La tecnologia al servizio dell’Africa. È il progetto lanciato da un gruppo di studenti dell’Istituto Massimo di Roma, alcuni gesuiti, professori e genitori. L’obiettivo: fornire a due ospedali africani un sistema completo per produrre protesi e pezzi di ricambio utilizzando rifiuti di plastica (bottiglie, contenitori, tappi, ecc.). Un’impresa che solo alcuni anni fa sembrava impossibile e che adesso è stata messa alla portata di tutti attraverso stampanti 3D, una delle tecnologie più innovative in circolazione. Una sistema in grado di produrre oggetti di notevoli dimensioni con una grande precisione.

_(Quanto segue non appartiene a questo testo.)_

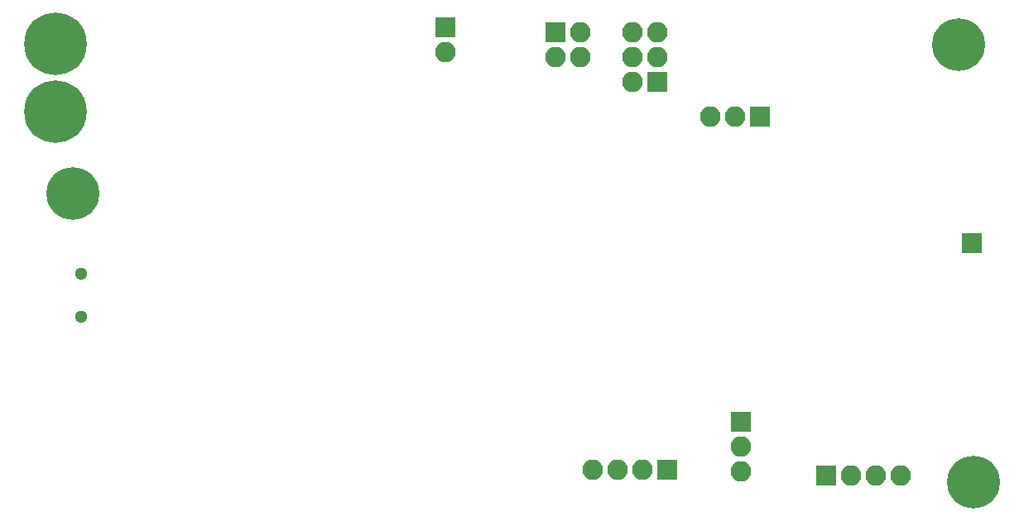
<source format=gbs>
G04 #@! TF.FileFunction,Soldermask,Bot*
%FSLAX46Y46*%
G04 Gerber Fmt 4.6, Leading zero omitted, Abs format (unit mm)*
G04 Created by KiCad (PCBNEW 4.0.7) date 06/23/18 17:57:27*
%MOMM*%
%LPD*%
G01*
G04 APERTURE LIST*
%ADD10C,0.100000*%
%ADD11C,1.300000*%
%ADD12C,6.400000*%
%ADD13R,2.100000X2.100000*%
%ADD14O,2.100000X2.100000*%
%ADD15C,5.400000*%
G04 APERTURE END LIST*
D10*
D11*
X66240000Y-77873500D03*
X66240000Y-82273500D03*
D12*
X63627000Y-61277500D03*
X63627000Y-54277500D03*
D13*
X126174500Y-97917000D03*
D14*
X123634500Y-97917000D03*
X121094500Y-97917000D03*
X118554500Y-97917000D03*
D13*
X103505000Y-52641500D03*
D14*
X103505000Y-55181500D03*
D13*
X125158500Y-58166000D03*
D14*
X122618500Y-58166000D03*
X125158500Y-55626000D03*
X122618500Y-55626000D03*
X125158500Y-53086000D03*
X122618500Y-53086000D03*
D13*
X114744500Y-53086000D03*
D14*
X117284500Y-53086000D03*
X114744500Y-55626000D03*
X117284500Y-55626000D03*
D13*
X133731000Y-93027500D03*
D14*
X133731000Y-95567500D03*
X133731000Y-98107500D03*
D13*
X135636000Y-61785500D03*
D14*
X133096000Y-61785500D03*
X130556000Y-61785500D03*
D13*
X157289500Y-74676000D03*
D15*
X155956000Y-54356000D03*
X157480000Y-99187000D03*
X65341500Y-69659500D03*
D13*
X142430500Y-98488500D03*
D14*
X144970500Y-98488500D03*
X147510500Y-98488500D03*
X150050500Y-98488500D03*
M02*

</source>
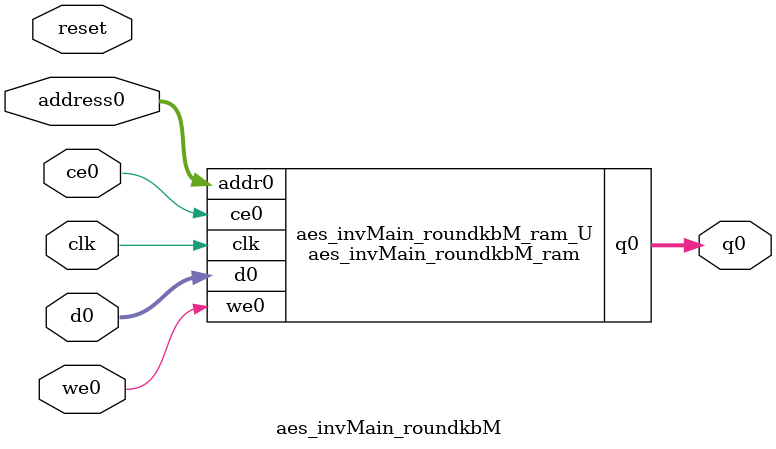
<source format=v>
`timescale 1 ns / 1 ps
module aes_invMain_roundkbM_ram (addr0, ce0, d0, we0, q0,  clk);

parameter DWIDTH = 8;
parameter AWIDTH = 4;
parameter MEM_SIZE = 16;

input[AWIDTH-1:0] addr0;
input ce0;
input[DWIDTH-1:0] d0;
input we0;
output reg[DWIDTH-1:0] q0;
input clk;

(* ram_style = "distributed" *)reg [DWIDTH-1:0] ram[0:MEM_SIZE-1];




always @(posedge clk)  
begin 
    if (ce0) begin
        if (we0) 
            ram[addr0] <= d0; 
        q0 <= ram[addr0];
    end
end


endmodule

`timescale 1 ns / 1 ps
module aes_invMain_roundkbM(
    reset,
    clk,
    address0,
    ce0,
    we0,
    d0,
    q0);

parameter DataWidth = 32'd8;
parameter AddressRange = 32'd16;
parameter AddressWidth = 32'd4;
input reset;
input clk;
input[AddressWidth - 1:0] address0;
input ce0;
input we0;
input[DataWidth - 1:0] d0;
output[DataWidth - 1:0] q0;



aes_invMain_roundkbM_ram aes_invMain_roundkbM_ram_U(
    .clk( clk ),
    .addr0( address0 ),
    .ce0( ce0 ),
    .we0( we0 ),
    .d0( d0 ),
    .q0( q0 ));

endmodule


</source>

Gli ospedali beneficiari sono il Lachor di Gulu (che si occupa di 250mila pazienti ogni anno nel Nord dell’Uganda) e il Centro Caritas di Kenge (che serve 150mila abitanti in Congo). Per entrambe le strutture si è pensato di offrire un sistema composto da: una tritatrice che sbriciola la plastica, un estrusore che la fonde e crea un filo plastico, due computer e un archivio di oggetti 3D da stampare, un sistema di acquisizione 3D, una stampante 3D in grado di stampare oggetti di grandi dimensioni e due stampanti 3D di servizio, un set di ricambi, la documentazione e i tutorial.

All’iniziativa, che si è conclusa il 12 aprile 2016, ha partecipato anche il Magis. Attraverso una donazione, la nostra fondazione ha contribuito a raccogliere i 24.558 euro che sono serviti a rendere operativo il progetto.

Dove

Gulu, Uganda

Periodo

Destinatari

Gli ospedali beneficiari sono il Lachor di Gulu (che si occupa di 250mila pazienti ogni anno nel Nord dell'Uganda) e il Centro Caritas di Kenge (che serve 150mila abitanti in Congo).

Contributo

Contesto

La fornitura di protesi agli ospedali africani è particolarmente costosa. Attualmente, una protesi costa in media 300 dollari ai quali vanno aggiunte le spese di spedizione facendo lievitare il prezzo a 3.000 dollari. Le nuove stampanti 3D, oltre ad abbreviare notevolmente i tempi di attesa (oggi ci vogliono mesi per recapitare le protesi che vengono realizzate in Europa o nel Nord America), permettono di produrle in loco.